## Data provided
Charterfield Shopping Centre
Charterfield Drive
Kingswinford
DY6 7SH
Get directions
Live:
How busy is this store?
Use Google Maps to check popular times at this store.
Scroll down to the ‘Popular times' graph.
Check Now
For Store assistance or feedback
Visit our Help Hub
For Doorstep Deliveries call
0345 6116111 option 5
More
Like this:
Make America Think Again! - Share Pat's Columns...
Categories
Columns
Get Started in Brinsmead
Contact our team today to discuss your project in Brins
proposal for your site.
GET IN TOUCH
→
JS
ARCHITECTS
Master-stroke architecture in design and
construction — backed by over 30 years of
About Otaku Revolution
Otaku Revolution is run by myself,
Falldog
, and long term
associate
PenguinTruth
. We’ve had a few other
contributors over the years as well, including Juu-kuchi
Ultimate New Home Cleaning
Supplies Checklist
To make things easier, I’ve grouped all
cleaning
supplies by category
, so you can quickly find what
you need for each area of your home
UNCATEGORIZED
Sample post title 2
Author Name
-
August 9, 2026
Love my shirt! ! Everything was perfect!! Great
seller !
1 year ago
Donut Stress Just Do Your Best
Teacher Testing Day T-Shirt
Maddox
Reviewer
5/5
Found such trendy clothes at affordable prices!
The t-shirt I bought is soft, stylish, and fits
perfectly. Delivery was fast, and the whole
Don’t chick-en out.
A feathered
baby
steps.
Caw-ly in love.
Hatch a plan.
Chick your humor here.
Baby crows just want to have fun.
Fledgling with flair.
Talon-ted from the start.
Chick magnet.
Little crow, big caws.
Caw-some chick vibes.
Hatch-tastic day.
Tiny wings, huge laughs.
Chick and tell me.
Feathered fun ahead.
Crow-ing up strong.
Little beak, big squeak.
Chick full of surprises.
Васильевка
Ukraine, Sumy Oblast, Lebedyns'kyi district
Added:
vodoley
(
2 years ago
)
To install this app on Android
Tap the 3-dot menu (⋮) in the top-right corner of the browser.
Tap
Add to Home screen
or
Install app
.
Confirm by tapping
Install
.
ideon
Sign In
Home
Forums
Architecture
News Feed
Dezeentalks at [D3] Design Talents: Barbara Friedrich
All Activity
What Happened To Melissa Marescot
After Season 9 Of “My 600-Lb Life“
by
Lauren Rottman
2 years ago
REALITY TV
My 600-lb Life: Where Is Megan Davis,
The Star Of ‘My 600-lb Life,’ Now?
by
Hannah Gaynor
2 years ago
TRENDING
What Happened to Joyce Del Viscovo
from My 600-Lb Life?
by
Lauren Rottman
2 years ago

## Task requirements
All that should be written out is the stretch of lines above between the one holding "Found such trendy" and the one holding "All Activity", inclusive, exactly as given.

## Task output
Found such trendy clothes at affordable prices!
The t-shirt I bought is soft, stylish, and fits
perfectly. Delivery was fast, and the whole
Don’t chick-en out.
A feathered
baby
steps.
Caw-ly in love.
Hatch a plan.
Chick your humor here.
Baby crows just want to have fun.
Fledgling with flair.
Talon-ted from the start.
Chick magnet.
Little crow, big caws.
Caw-some chick vibes.
Hatch-tastic day.
Tiny wings, huge laughs.
Chick and tell me.
Feathered fun ahead.
Crow-ing up strong.
Little beak, big squeak.
Chick full of surprises.
Васильевка
Ukraine, Sumy Oblast, Lebedyns'kyi district
Added:
vodoley
(
2 years ago
)
To install this app on Android
Tap the 3-dot menu (⋮) in the top-right corner of the browser.
Tap
Add to Home screen
or
Install app
.
Confirm by tapping
Install
.
ideon
Sign In
Home
Forums
Architecture
News Feed
Dezeentalks at [D3] Design Talents: Barbara Friedrich
All Activity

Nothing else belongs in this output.